Etsy have reported their earnings for the 2nd quarter of 2023, with the Etsy marketplace GMS coming in at $2.6 billion, down 0.7% year-over-year and down 0.4% on a currency-neutral basis.
In great news, Etsy acquired 6 million new buyers, reactivated 21% more buyers than during the prior year period, and retained active buyers at levels above pre-pandemic rates on a trailing twelve month basis. This added up to a new all time high of 91 million active buyers.
GMS per active buyer on a trailing twelve month basis for the Etsy marketplace declined 6% year-over-year to $128 in the second quarter. Spend per active buyer declining might sound bad, but trends in spending metrics have began to stabilise on a sequential basis as the strong pandemic related periods have fully rolled out of the trailing twelve month metric.
The Etsy marketplace’s active buyers reached an all-time high in the second quarter, signaling the relevance of our brand and our ability to create opportunities for our sellers. This growth in buyers helped our core marketplace return to year-over-year GMS growth in May and June, and we are pleased to see GMS growth continue into the beginning of the third quarter. We believe we can unlock significant growth opportunities by making Etsy a more organized, curated, and reliable place to shop, and we are aligning our investments and efforts with initiatives that move us toward this vision. Our teams are working with speed and agility to execute on our ambitious roadmap and continue serving our global community.– Josh Silverman, Etsy, Inc., Chief Executive Officer
What’s top of many Etsy sellers concerns at the moment, isn’t how many buyers the marketplace has or how much their spending, but payment reserves of up to 75% of income on the marketplace. Recently, it looks like Etsy tweaked their algorithms to hold more money from more sellers.
This is nothing new, we’ve seen payment reserves on plenty of other marketplaces and it’s certainly not new to Etsy.
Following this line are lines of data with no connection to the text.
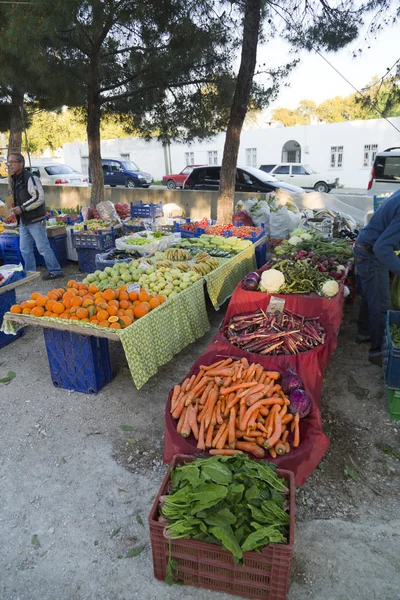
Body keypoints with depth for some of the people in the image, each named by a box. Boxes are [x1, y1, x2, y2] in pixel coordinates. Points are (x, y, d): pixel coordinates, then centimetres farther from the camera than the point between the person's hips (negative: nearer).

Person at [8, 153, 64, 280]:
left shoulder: (30, 178, -15)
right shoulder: (14, 180, 13)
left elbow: (39, 198, -21)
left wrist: (22, 208, -20)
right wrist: (16, 208, 8)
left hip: (35, 220, -9)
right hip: (23, 220, 9)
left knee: (43, 247, -4)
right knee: (24, 249, 13)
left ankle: (55, 271, 7)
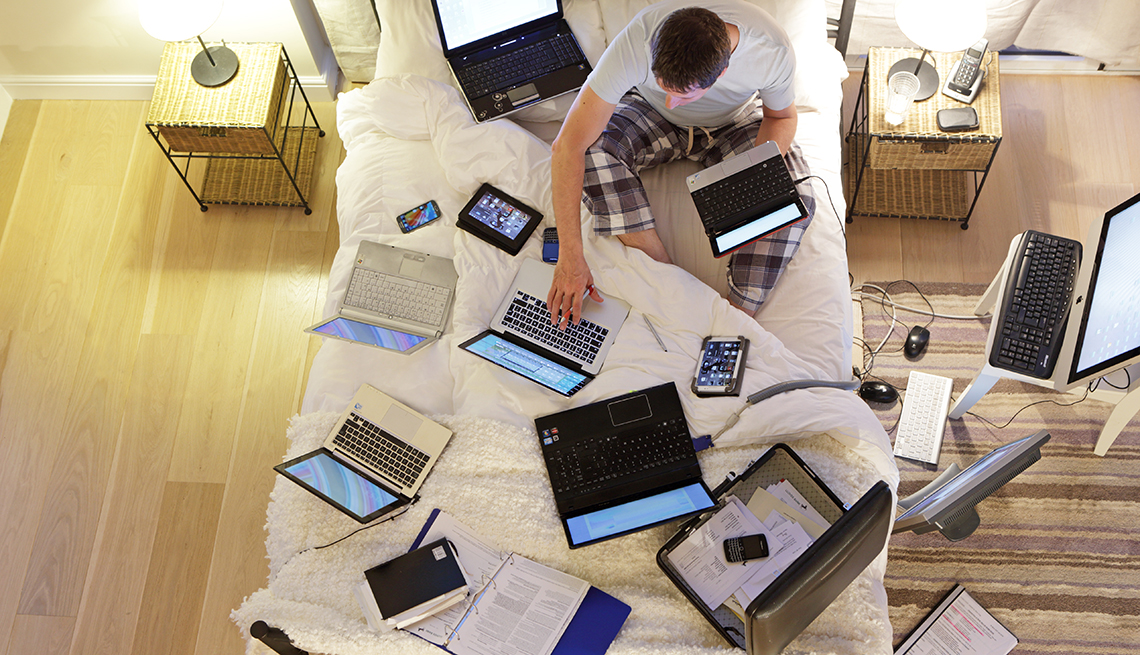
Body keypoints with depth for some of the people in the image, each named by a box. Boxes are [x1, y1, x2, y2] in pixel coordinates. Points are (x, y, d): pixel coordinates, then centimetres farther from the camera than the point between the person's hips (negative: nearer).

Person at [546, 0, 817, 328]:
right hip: (651, 117, 0)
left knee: (795, 200, -26)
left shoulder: (772, 50, -33)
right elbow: (568, 145, -39)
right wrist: (570, 260, -42)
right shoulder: (637, 42, -39)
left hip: (731, 124, 1)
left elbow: (782, 116, -9)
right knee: (594, 148, -34)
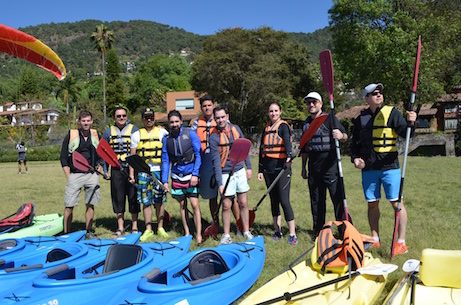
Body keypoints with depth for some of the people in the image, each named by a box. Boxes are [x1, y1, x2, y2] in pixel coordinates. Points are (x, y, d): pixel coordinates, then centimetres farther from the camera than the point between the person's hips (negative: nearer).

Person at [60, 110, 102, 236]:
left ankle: (89, 231, 16)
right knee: (69, 205, -3)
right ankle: (66, 233, 8)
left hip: (92, 175, 2)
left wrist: (98, 171, 3)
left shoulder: (96, 135, 9)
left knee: (90, 204, 5)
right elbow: (63, 157, 2)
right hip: (75, 175, -2)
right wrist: (68, 177, -4)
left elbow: (101, 156, 17)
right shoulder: (71, 135, 0)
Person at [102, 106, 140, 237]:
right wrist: (104, 170, 7)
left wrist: (133, 172, -11)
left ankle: (134, 227, 16)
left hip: (132, 168, -2)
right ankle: (120, 228, 18)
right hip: (116, 170, 2)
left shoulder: (134, 130, 0)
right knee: (118, 198, 7)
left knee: (133, 198, 3)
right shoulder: (108, 132, 8)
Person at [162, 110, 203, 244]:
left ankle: (198, 234, 2)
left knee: (195, 204, -6)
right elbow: (165, 161, 7)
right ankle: (187, 233, 22)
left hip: (191, 175, -3)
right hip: (177, 176, 3)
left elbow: (198, 155, -6)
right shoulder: (166, 139, 4)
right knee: (182, 205, 10)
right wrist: (165, 181, 1)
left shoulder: (190, 134, -5)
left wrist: (195, 174, -13)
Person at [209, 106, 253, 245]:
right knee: (226, 206, 1)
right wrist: (220, 183, -18)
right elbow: (216, 161, -14)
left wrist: (248, 167, 9)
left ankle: (246, 232, 21)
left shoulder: (236, 129, 3)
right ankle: (226, 236, 14)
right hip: (226, 174, -3)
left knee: (243, 203, 8)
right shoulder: (214, 137, -10)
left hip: (240, 171, 4)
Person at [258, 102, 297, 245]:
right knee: (274, 200, 11)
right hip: (268, 169, 6)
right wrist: (260, 169, 13)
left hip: (282, 167, -6)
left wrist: (288, 157, -41)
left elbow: (287, 142, -23)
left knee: (284, 200, -10)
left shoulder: (283, 126, -4)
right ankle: (277, 231, 22)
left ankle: (292, 235, -3)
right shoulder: (266, 129, 15)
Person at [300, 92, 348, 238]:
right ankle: (317, 231, 20)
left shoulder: (329, 118, -2)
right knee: (316, 201, 10)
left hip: (330, 166, -5)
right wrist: (303, 167, 20)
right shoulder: (306, 123, 15)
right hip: (314, 167, 6)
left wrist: (341, 136, -35)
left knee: (338, 197, -8)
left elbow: (345, 136, -11)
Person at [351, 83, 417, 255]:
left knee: (396, 203, -3)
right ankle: (375, 240, 24)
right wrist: (355, 158, 1)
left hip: (389, 166, -3)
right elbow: (355, 143, 18)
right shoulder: (361, 119, 10)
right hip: (368, 168, 3)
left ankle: (401, 243, 6)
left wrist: (411, 123, -30)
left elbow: (406, 134, -10)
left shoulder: (391, 113, 1)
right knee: (372, 204, 10)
However on the face of it, and judging by the amount of complaints, it looks like they’ve ratcheted up the algorithm and suddenly a lot of sellers have been caught and are short of funds they expected to hit their bank accounts.
Etsy say that of their active sellers, less than 2% are impacted by payment reserves, although they’ve also bent to pressure from the media and Ministers and promised to relax limits and holds, without specifying how much of seller’s funds they’ll release.
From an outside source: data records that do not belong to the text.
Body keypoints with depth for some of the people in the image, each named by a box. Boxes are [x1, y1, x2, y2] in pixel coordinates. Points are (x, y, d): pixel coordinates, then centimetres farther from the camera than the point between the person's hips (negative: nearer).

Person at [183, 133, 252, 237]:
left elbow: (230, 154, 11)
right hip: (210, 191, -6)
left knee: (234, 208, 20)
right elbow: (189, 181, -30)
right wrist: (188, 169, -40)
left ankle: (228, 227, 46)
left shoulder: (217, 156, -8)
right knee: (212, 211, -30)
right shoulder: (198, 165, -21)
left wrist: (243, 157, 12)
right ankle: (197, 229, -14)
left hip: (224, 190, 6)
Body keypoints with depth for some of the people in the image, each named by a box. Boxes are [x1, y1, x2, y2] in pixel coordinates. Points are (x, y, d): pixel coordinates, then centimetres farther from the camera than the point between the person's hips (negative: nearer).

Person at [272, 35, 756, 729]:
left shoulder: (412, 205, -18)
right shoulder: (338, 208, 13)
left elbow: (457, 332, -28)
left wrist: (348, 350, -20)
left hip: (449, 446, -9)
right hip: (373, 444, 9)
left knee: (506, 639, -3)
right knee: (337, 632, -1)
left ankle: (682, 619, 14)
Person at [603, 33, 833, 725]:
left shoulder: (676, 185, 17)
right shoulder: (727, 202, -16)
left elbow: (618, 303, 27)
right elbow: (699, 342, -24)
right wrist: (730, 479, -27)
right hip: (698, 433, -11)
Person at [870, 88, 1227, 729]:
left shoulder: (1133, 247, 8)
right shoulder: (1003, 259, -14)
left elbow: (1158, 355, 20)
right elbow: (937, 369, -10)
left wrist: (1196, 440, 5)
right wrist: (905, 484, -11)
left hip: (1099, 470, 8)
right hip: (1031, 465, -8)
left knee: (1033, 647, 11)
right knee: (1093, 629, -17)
Often, the sellers caught with payment reserves are doing something the marketplace doesn’t like. One small business came to me in the Autumn of last year when Etsy imposed a payment reserve on their account – they were shipping Royal Mail with no tracking and once they switched to Evri tracked services funds started to be released immediately again.
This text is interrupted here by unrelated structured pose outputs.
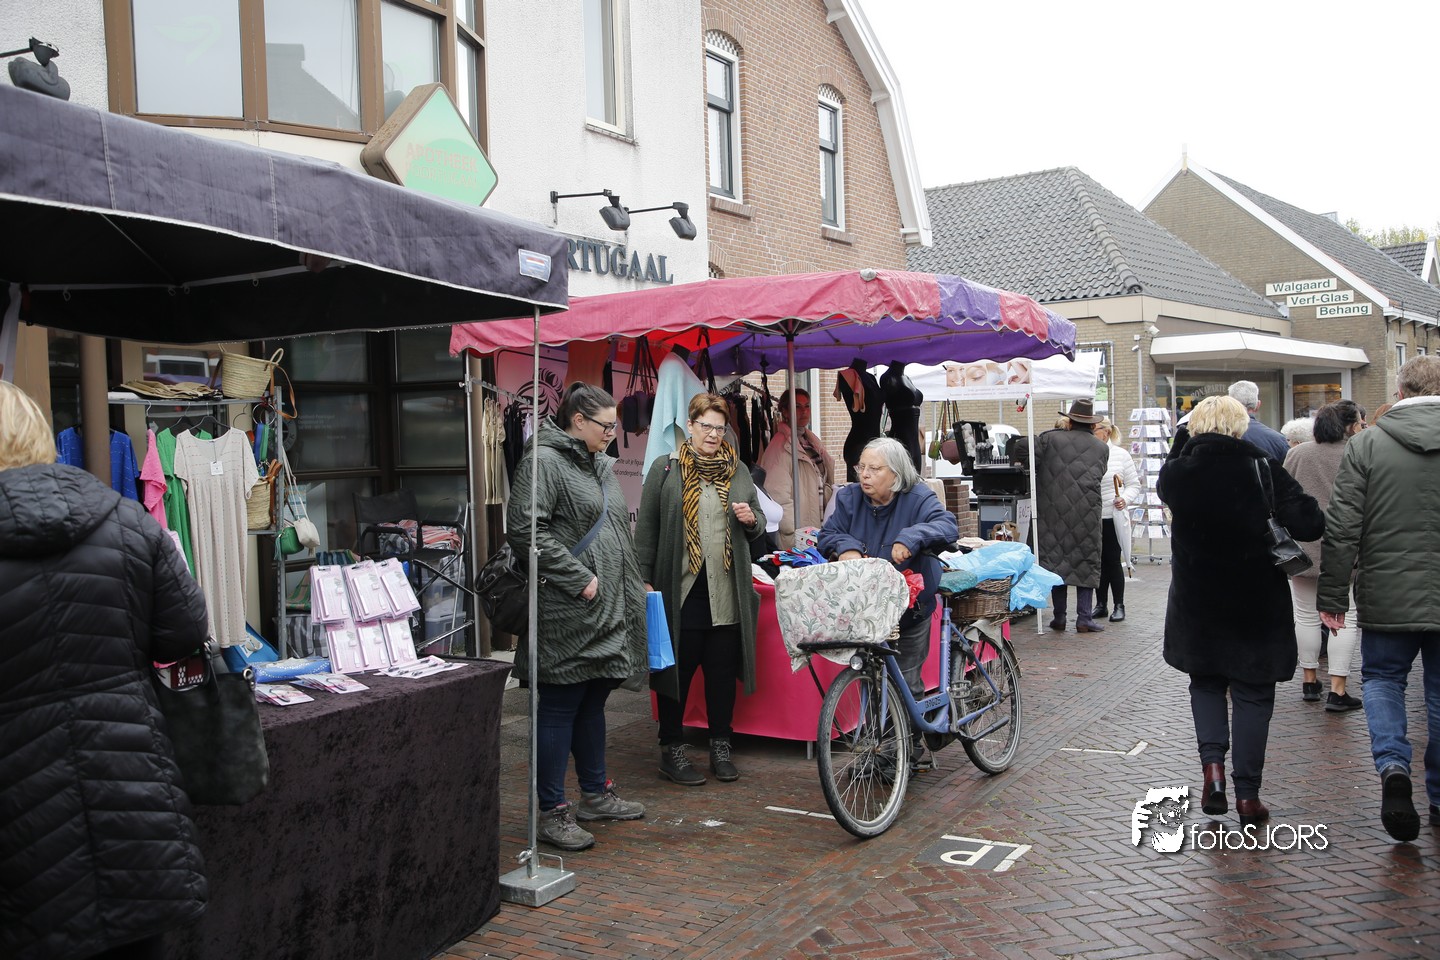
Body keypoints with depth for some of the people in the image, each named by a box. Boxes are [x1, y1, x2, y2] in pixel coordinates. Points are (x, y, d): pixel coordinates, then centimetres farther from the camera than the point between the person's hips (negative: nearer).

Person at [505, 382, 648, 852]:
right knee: (559, 708, -1)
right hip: (566, 614, -9)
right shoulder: (544, 461, -12)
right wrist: (578, 578, -20)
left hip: (607, 609, 9)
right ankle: (552, 813, 8)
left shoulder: (600, 464, 18)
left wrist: (632, 589, 19)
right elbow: (524, 528, -22)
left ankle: (595, 794, 32)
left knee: (593, 702, 19)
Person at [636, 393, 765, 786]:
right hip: (679, 591, -3)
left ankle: (721, 746, 23)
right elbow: (646, 529, 0)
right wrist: (645, 580, -5)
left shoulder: (738, 471, 13)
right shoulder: (665, 469, 2)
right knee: (677, 671, 4)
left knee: (723, 671, 10)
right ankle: (672, 749, 17)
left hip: (728, 592, 3)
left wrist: (751, 520, -4)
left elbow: (758, 525, 20)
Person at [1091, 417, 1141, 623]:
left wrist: (1125, 499, -15)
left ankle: (1119, 606, 12)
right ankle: (1101, 604, 19)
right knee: (1098, 562, 9)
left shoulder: (1121, 455, -2)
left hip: (1113, 518, -2)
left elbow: (1134, 485, 2)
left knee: (1113, 561, 2)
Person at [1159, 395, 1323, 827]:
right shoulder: (1262, 469, -13)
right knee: (1253, 694, 10)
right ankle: (1247, 793, 12)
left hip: (1196, 601, 2)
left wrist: (1184, 442, 14)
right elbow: (1309, 524, -17)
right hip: (1257, 602, -1)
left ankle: (1212, 763, 2)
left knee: (1206, 682, 21)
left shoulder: (1175, 472, -7)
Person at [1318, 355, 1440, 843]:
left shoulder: (1366, 444, -6)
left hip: (1389, 596, -1)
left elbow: (1341, 527, -7)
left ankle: (1392, 765, -7)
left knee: (1382, 678, 16)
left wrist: (1332, 594, 0)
Etsy is a marketplace with a large number of made to order and customised products and that means they naturally can’t all be shipped same day. This is always a danger, as if you have a lead time of a couple of weeks before you ship orders, nefarious sellers, or those that genuinely hit problems such as illness, could rack up a ton of sales which the marketplace would then have to refund.
Unfortunately payment reserves are here to stay in the marketplace industry and from time to time different platforms will adjust the criteria for a reserve. Sometimes the reserve levels won’t even change, but seller standards will and a change in expected service levels which hitherto had always been acceptable will suddenly be deemed substandard leading to reserves.
But it’s worth remembering that we’re dealing with real people here and suddenly, with practically no notice, imposing reserves on micro businesses who have food to buy, bills to pay and stock to purchase is never going to be welcome. Etsy may have just learnt that imposing reserves on less than 2% of your sellers might generate an extraordinary amount of noise…. sellers are nothing if not vocal when they feel they’ve been unfairly treated.